- [Exercise]:
Images are to be excluded from the copy, and the records below reproduced word for word.

Dataset entries:

+-------+

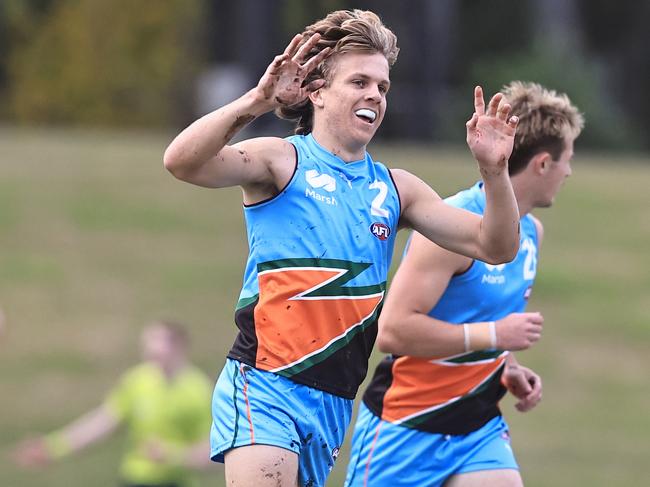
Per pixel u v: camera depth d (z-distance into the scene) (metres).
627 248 64.81
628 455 41.34
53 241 60.78
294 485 14.18
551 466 39.88
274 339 14.24
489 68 116.69
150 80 108.44
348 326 14.39
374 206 14.58
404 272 17.66
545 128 17.97
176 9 108.88
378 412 18.61
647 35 150.88
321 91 14.64
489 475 18.14
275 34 100.31
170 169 13.63
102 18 108.44
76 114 107.94
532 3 133.38
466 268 17.61
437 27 110.81
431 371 18.14
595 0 149.25
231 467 14.17
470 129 14.00
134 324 52.53
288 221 14.25
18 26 109.69
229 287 56.88
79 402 45.56
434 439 18.30
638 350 52.19
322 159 14.49
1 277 56.22
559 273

+-------+

- [Answer to this problem]:
Per pixel u v: camera depth d (z-distance into the scene) (metres).
627 248 64.81
628 455 41.34
53 241 60.78
294 485 14.18
551 466 39.88
274 339 14.24
489 68 116.69
150 80 108.44
348 326 14.39
374 206 14.58
404 272 17.66
545 128 17.97
176 9 108.88
378 412 18.61
647 35 150.88
321 91 14.64
489 475 18.14
275 34 100.31
170 169 13.63
102 18 108.44
76 114 107.94
532 3 133.38
466 268 17.61
437 27 110.81
431 371 18.14
595 0 149.25
231 467 14.17
470 129 14.00
134 324 52.53
288 221 14.25
18 26 109.69
229 287 56.88
79 402 45.56
434 439 18.30
638 350 52.19
322 159 14.49
1 277 56.22
559 273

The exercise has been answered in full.